Trip-a-delic 6-string masters Roky Erickson and Stacy Sutherland of the 13th Floor Elevators both favored Gibson ES-330s like the one shown here. Photo courtesy of Rock N Roll Vintage.
The kaleidoscopic range of Erickson and Sutherland, who plugged their Gibson ES-330s into Fender amps that were usually outfitted with the essential “Tube Reverb” or “Reverb Tank,” lingers to this day. Besides influencing Texas players like Butthole Surfers’ Paul Leary and the Black Angels’ Christian Bland, the Elevators directly inspired the founding of the annual Levitation festival (formerly the Austin Psych Fest), which has been drawing crowds since 2008.

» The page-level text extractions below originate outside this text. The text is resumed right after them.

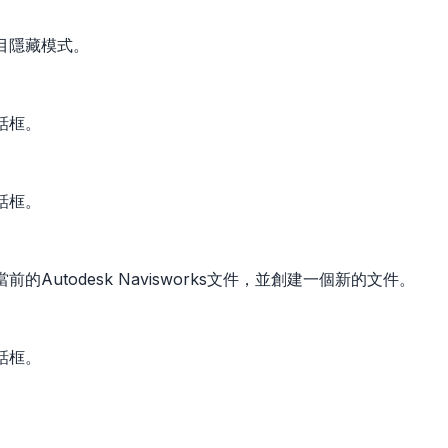
目隱藏模式。
話框。
話框。
的Autodesk Navisworks文件，並創建一個新的文件。
話框。
。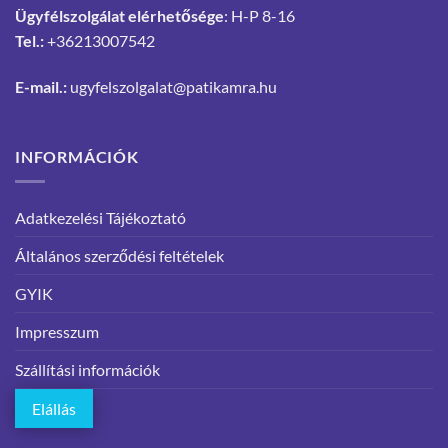
Ügyfélszolgálat elérhetősége
: H-P 8-16
Tel.:
+36213007542
E-mail.:
ugyfelszolgalat@patikamra.hu
INFORMÁCIÓK
Adatkezelési Tájékoztató
Általános szerződési feltételek
GYIK
Impresszum
Szállítási információk
Elállás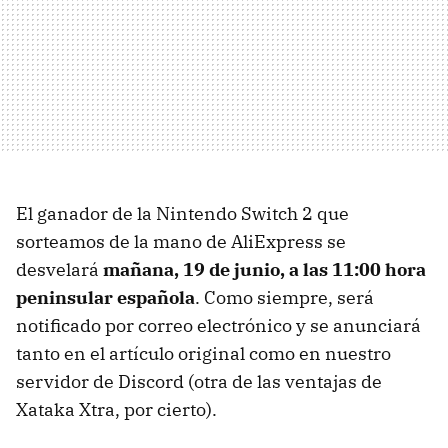
El ganador de la Nintendo Switch 2 que
sorteamos de la mano de AliExpress se
desvelará
mañana, 19 de junio, a las 11:00 hora
peninsular española
. Como siempre, será
notificado por correo electrónico y se anunciará
tanto en el artículo original como en nuestro
servidor de Discord (otra de las ventajas de
Xataka Xtra, por cierto).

Meanwhile, in New York City, an entirely different but no less explosive movement was coalescing around the thriving countercultural art scene—one that intersected with the experimental music of composers like Tony Conrad and La Monte Young, and created a super-heated atmosphere that was primed for the Velvet Underground.
Thanks to the support of Andy Warhol’s Factory studio, Lou Reed and the Velvets had a platform to launch their brooding, street-hardened, and decidedly garage-flavored brand of art rock. For Reed, it was a natural progression. He was an avowed fan of the Sonics’ 1965 debut, Here Are The Sonics!!!, and had even written an accidental garage hit in ’64 called “The Ostrich” for an ad-hoc band he assembled under the name the Primitives. (Among the players brought together in the project was Welsh musician John Cale, who would go on to become another founding member of the Velvets.) The song featured a droning guitar with all six strings tuned to the same note—a technique that would later be used in VU.